• Written task: Rewrite all the rows with "sum" replaced by "total" and everything else left as it is. Omit the pictures from your answer.

(Rendered chart images)
--
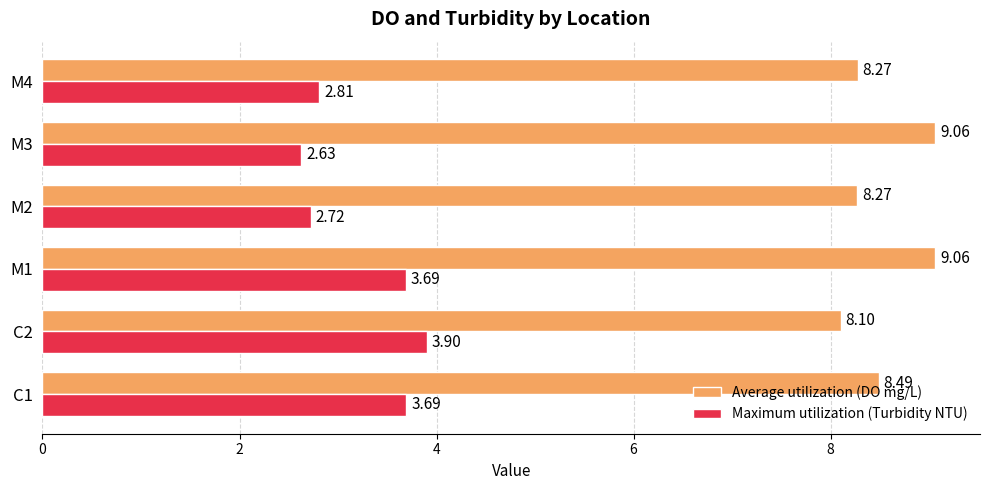

At which category is the sum across all series the highest?

M1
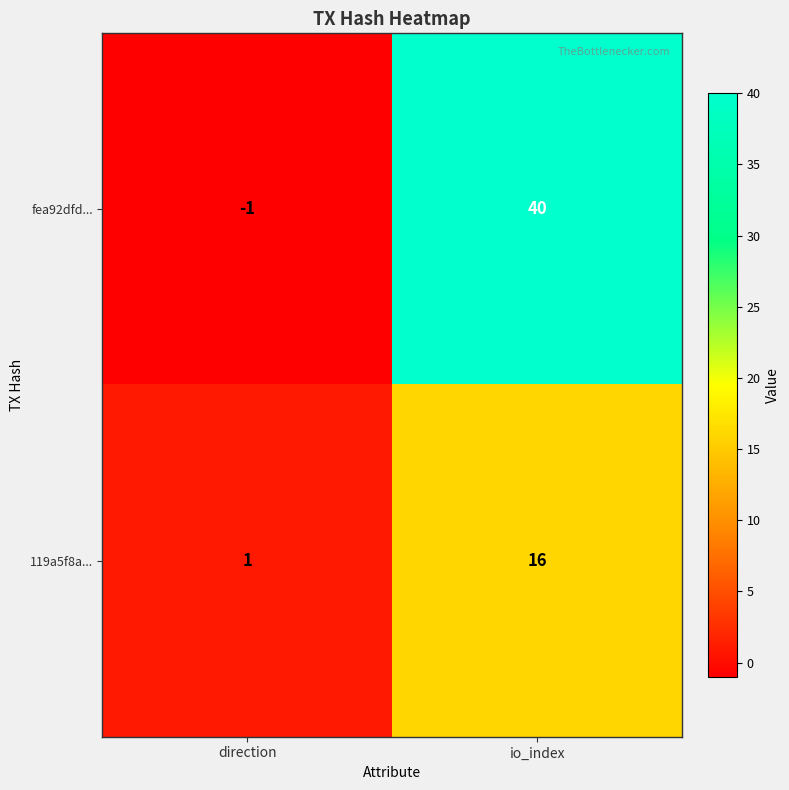

Reading right to left, what are all the values shown in this chart?

fea92dfd...: io_index=40	direction=-1
119a5f8a...: io_index=16	direction=1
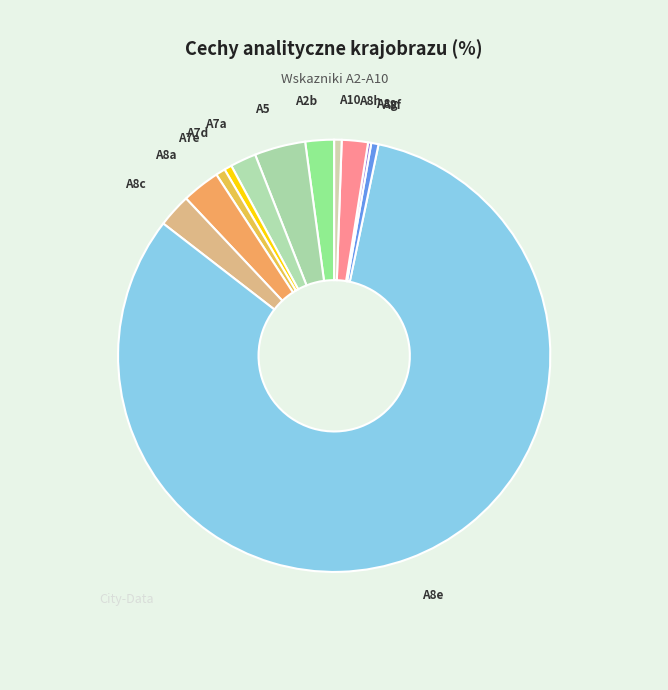

Is the sum of A8e and A7e greater than half?

Yes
--
• Written response:
At which category is the total across all series the highest?

M1

Reading right to left, what are all the values shown in this chart?

fea92dfd...: io_index=40	direction=-1
119a5f8a...: io_index=16	direction=1

Is the total of A8e and A7e greater than half?

Yes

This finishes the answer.